__Selected text__.
=== Begin Enclosure ===
ORDER
V.T. Raghavachari, Member (J)
1. The appellants M/s Fargo Mantle Products (Private) Limited are manufacturers of gas mantles for use in petromax lanterns. These gas mantles are classifiable under tariff item 68 CET. The appellants claimed exemption from payment of duty in respect of such products under notification No. 179/77-CE dated 18.6.1977. This was rejected by the Assistant Collector, Central Excise, Bombay Division P by order dated 4.1.1979. He held thereunder that the appellants are using electric power while warping the nylon yarn beam and also while knitting nylon hose in knitting machine and further that they are using power for drying the nylon hose and again in pressing the mantle with electric irons. The appellants filed an appeal which was rejected by the Appellate Collector of Central Excise, Bombay under Order dated 27.10.1980 Thereunder he held that while use of power in the manufacture of hoses would not, for that reason, deny entitlement to exemption under notification No. 179/77, since such hoses are only raw materials for the manufacture of gas mantles, the use of power in ironing is sufficient to deny the availability of the exemption. On the question of use of power for drying he noted that the appellants stated before him that they had now dis-continued use of power for the said purpose and held that it is only from the date of discontinuance of the use of power for drying that benefit of exemption would be available to the appellants even if the finding on the other question as to the use of power in ironing was to be in their favour. As already stated, he held that use of power in ironing the gas mantles was use of power in a process incidental or ancillary to the completion of manufacture of gas mantles and hence the appellants were not entitled to exemption applied for. On this finding he had rejected the appeal. The appellants preferred a revision petition to the Government against the said order. The same is now before us, on transfer, as a deemed appeal.
2. We have heard Dr. P.V. Jois, Advocate for the appellants and Shri S.R. Kunte, JDR for the Department.
3. As mentioned in the order of the Collector the process of manufacture of gas mantles by the appellants involves 9 stages, in three of which, according to the department, power is being used by the appellants. Notification 179/77=CE exempted from duty goods falling under TI No. 68 if in or in relation to the manufacture of such goods no process is ordinarily carried on with the aid of power. So far as power used at the stage of manufacture of the art silk hose, the Appellate Collector had decided that use of power at that stage would not deny entitlement of benefit of the notification to the appellants. As Dr. Jois points out, this finding of the Collector has not been challenged by the Department by initiating any review proceedings as was open to the Government. In the circumstances it is not necessary for us, in this appeal by the assessee, to go into the question whether the said finding of the Collector was right or not.
=== End Enclosure ===
__Raw data__.
=== Begin Enclosure ===
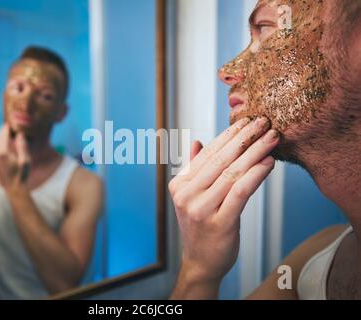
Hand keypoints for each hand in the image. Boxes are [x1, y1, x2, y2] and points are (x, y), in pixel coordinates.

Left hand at [0, 124, 30, 192]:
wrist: (14, 190)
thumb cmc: (21, 175)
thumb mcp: (25, 160)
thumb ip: (22, 146)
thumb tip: (19, 135)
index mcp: (2, 152)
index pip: (3, 134)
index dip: (8, 127)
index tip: (12, 122)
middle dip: (5, 131)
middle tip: (11, 125)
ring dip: (3, 138)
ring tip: (11, 133)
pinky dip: (1, 144)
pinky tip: (8, 145)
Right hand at [169, 117, 278, 285]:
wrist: (201, 262)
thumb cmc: (201, 227)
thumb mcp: (192, 196)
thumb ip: (194, 169)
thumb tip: (196, 142)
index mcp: (179, 184)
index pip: (207, 154)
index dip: (228, 136)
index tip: (246, 122)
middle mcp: (187, 195)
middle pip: (220, 160)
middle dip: (245, 138)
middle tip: (263, 122)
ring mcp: (201, 209)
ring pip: (232, 173)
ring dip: (255, 153)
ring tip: (272, 139)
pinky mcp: (219, 223)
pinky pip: (240, 192)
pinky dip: (256, 175)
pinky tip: (269, 163)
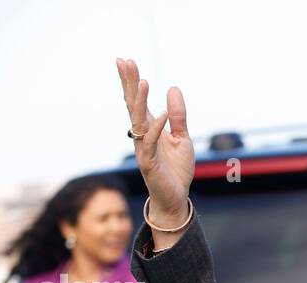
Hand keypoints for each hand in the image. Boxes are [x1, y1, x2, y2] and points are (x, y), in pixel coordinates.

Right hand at [115, 58, 194, 227]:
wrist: (176, 197)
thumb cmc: (176, 169)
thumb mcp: (182, 138)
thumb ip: (178, 116)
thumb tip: (173, 88)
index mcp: (149, 128)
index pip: (138, 101)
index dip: (132, 82)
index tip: (126, 61)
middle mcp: (142, 136)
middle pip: (133, 105)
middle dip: (129, 84)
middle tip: (123, 61)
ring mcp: (143, 149)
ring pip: (138, 121)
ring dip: (140, 102)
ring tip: (143, 81)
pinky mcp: (149, 163)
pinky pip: (150, 143)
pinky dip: (156, 129)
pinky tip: (159, 114)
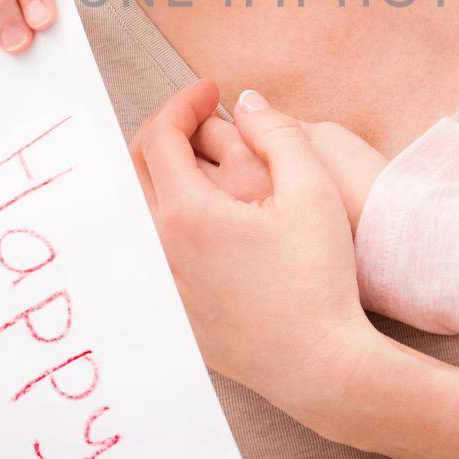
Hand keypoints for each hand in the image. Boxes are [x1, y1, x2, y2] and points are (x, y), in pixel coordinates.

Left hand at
=== End Enclosure ===
__Requirement__.
Continue the excise duty order about the gas mantle maker from the point where it stops.

__Reply__.
4. Regarding the use of power at the stage of drying, the Collector had noted that the appellants had represented before him that they had then discontinued use of power for drying. He had held that from the date of discontinuance the appellants would be entitled to benefit of notification 179/77 if the finding was in their favour regarding use of power at the other stage of ironing also. In effect he held that so long as the appellants used power at the stage of drying they would, for that reason itself, be disentitled to benefit under notification 179/77. No argument was advanced before us by Dr. Jois against this conclusion. Therefore even if our finding is to be in favour of the appellants on the question of disentitlement by reason of use of power at the stage of ironing, the appellants would have benefit under notification 179/77 only from the date of their discontinuance of the use of power at the stage of drying.
5. There is no dispute that the appellants do use electric power for ironing the gas mantles, preceding the packing thereof in a butter paper envelope. Dr. Jois explained that his ironing was resorted to in order to press down the gas mantle into a flat circular shape in order to enable insertion thereof easily in a butter paper envelope and that the packing in the butter paper envelope was in order to enable packing 25 of such envelopes in a larger carton. Dr. Jois contended that the need for ironing being for the abovesaid purpose ‘only the ironing was subsequent to the complete manufacture of the gas mantle and hence the use of ^power at that stage would not be use of power either in or in relation to the manufacture of the gas mantles. On the other hand the contention for the Department (as also the finding of the Collector) is that this process of ironing was a process incidental or ancillary to the completion of the manufacture of the gas mantle, and that therefore use of such power disentitled the appellants to benefit under notification No. 179/77’.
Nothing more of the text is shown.